L'ortica in fitoterapia




L’ortica (Urtica dioica) è una pianta erbacea perenne appartenente alla famiglia delle Urticacee; è praticamente diffusa in tutto il mondo, in particolare nell’America del Nord e nel continente europeo; predilige zone umide e ha un’altezza variabile dai 50 cm ai 150 cm; la sua caratteristica più nota è l’effetto urticante dei peli che ricoprono le foglie e i fusti; tale effetto scompare circa 12 ore dopo che la pianta è stata raccolta.


L’ortica in fitoterapia

Dell’ortica, in fitoterapia, si utilizzano sia le radici che le foglie. Queste ultime vengono raccolte a primavera inoltrata e all’inizio della stagione estiva, prima che sia completato il processo di fioritura. I costituenti principali delle foglie sono clorofilla, sostanze vasoattive e proinfiammatorie (serotonina, istamina, acetilcolina ecc.), flavonoidi (rutina, isoquercitrina, canferolo e isoramnetina) olio essenziale (in particolar modo chetoni), vitamine (in particolare vitamina C), proteine, fibre, sali di calcio e di potassio, acido silicico e acido formico.

I costituenti principali delle radici sono invece steroli (beta-sitosterolo, stigmasterolo, campesterolo e stigmast-4-en-3-one), lectine, polisaccaridi idrosolubili (glucani, glucogalatturonani, arabinogalatani acidici), idrossicumarini, lignani e ceramidi.
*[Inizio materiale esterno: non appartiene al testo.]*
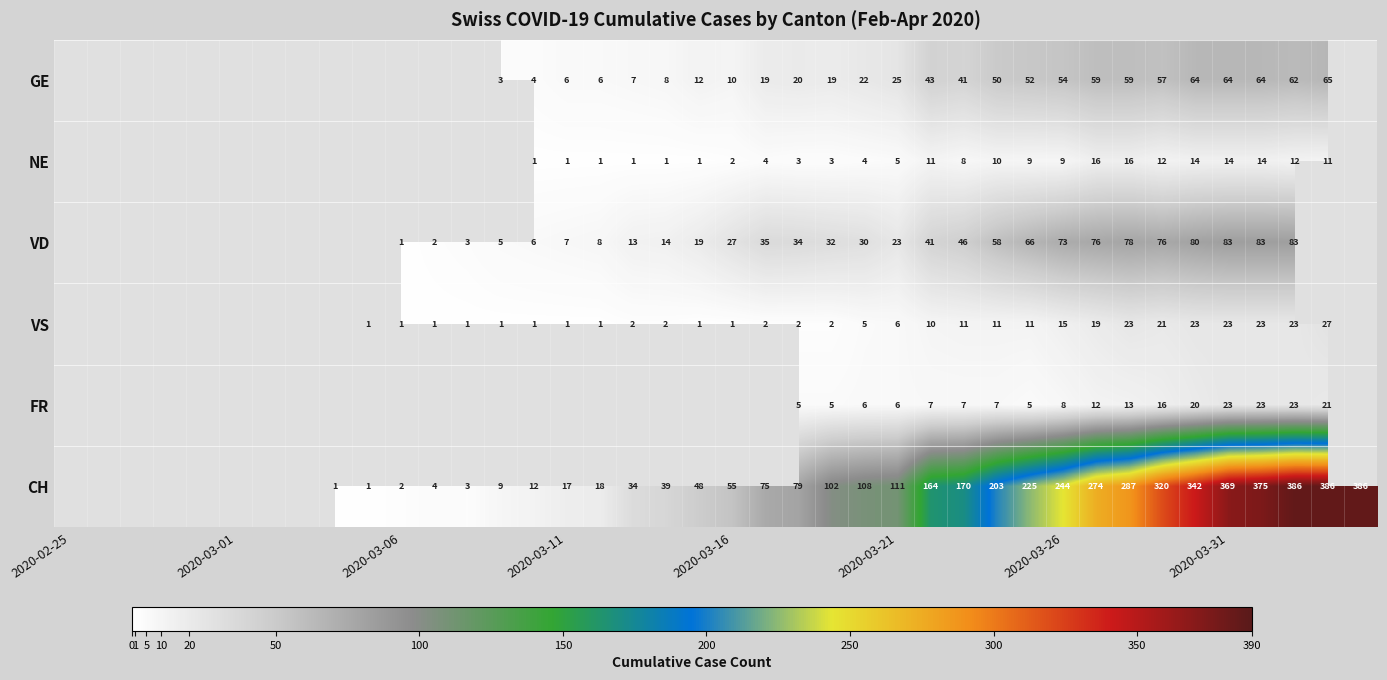

How many data points does each series have?

40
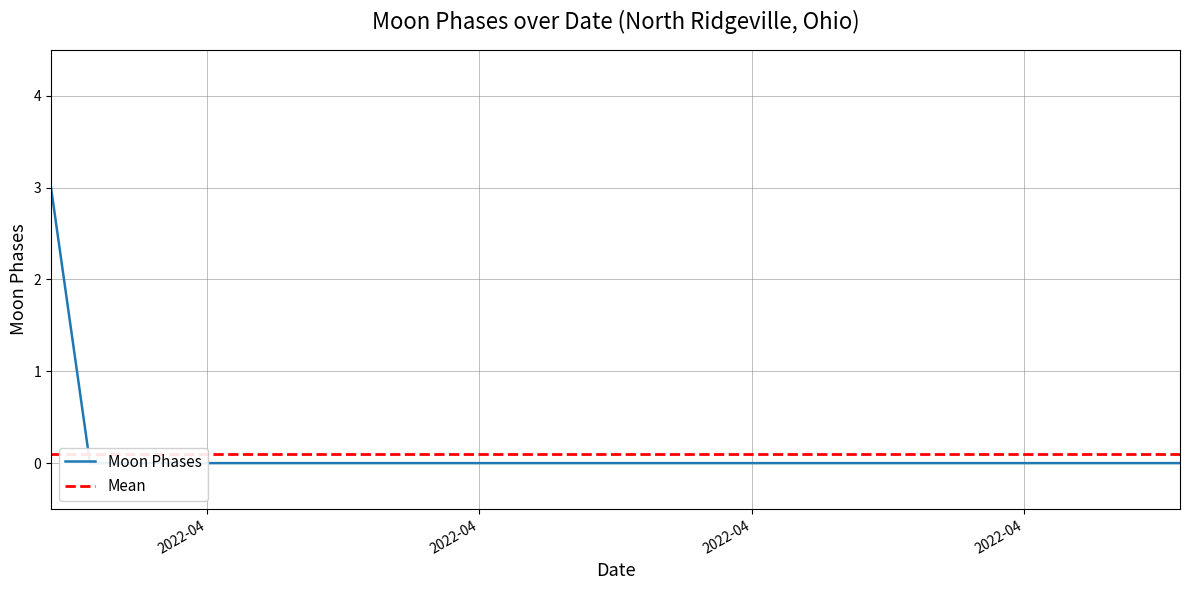

At which category does the chart reach its minimum across all series?

2022-04-02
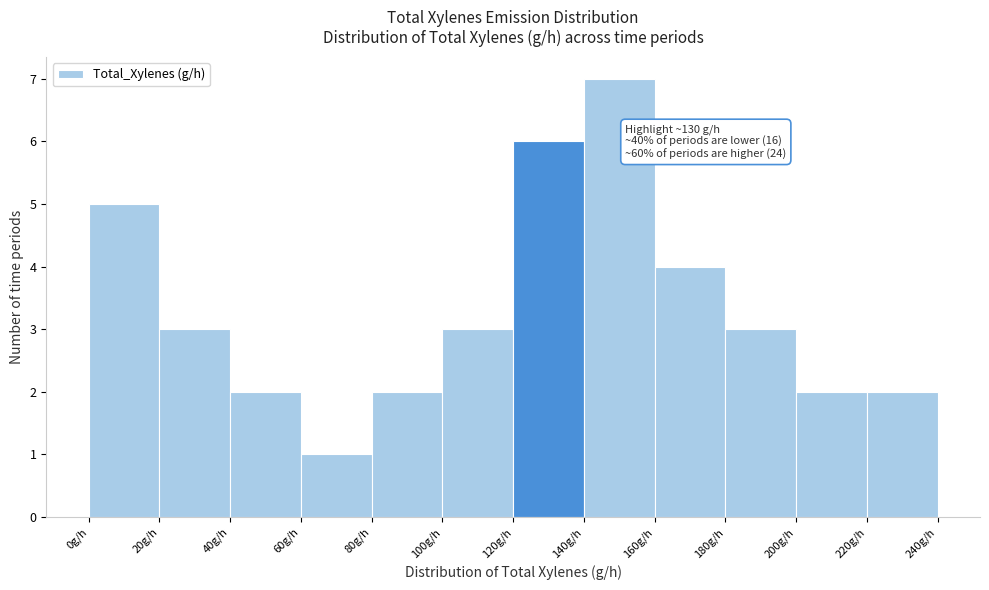

Over which range of the x-axis is the bar tallest?

140 to 160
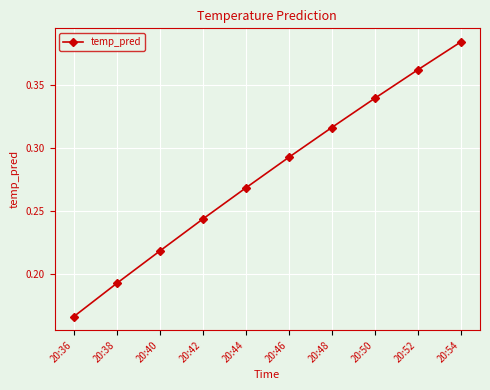

The chart shows a value of 0.4 at 20:42. True or false?

False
L’utilizzo fitoterapico delle radici di ortica è, per così dire, limitato al trattamento di patologie relative all’apparato urinario; le indicazioni principali sono infatti le cistiti, l’iperplasia prostatica benigna (trattamento dei sintomi), disturbi della minzione, prostatite e sindrome della vescica irritabile.

Il ventaglio delle applicazioni fitoterapiche relative alle foglie è molto più esteso; le indicazioni infatti sono numerose; tra le più comuni ricordiamo la bronchite asmatica, la cistite, la cistorrea, la diarrea, la colite, gli eczemi, l’epistassi, le eruzioni cutanee, l’osteoartrite, la rinite allergica e la gotta.

Sul fatto che l’ortica sia un ottimo diuretico non c’è dubbio; è però doveroso ricordare che un trattamento a base di questa pianta può essere indicato soltanto in caso di disturbi di poco conto; sperare, per esempio, di trattare efficacemente cistiti e prostatitia uno stadio avanzato con infusi a base di ortica è decisamente ottimistico e poco realistico.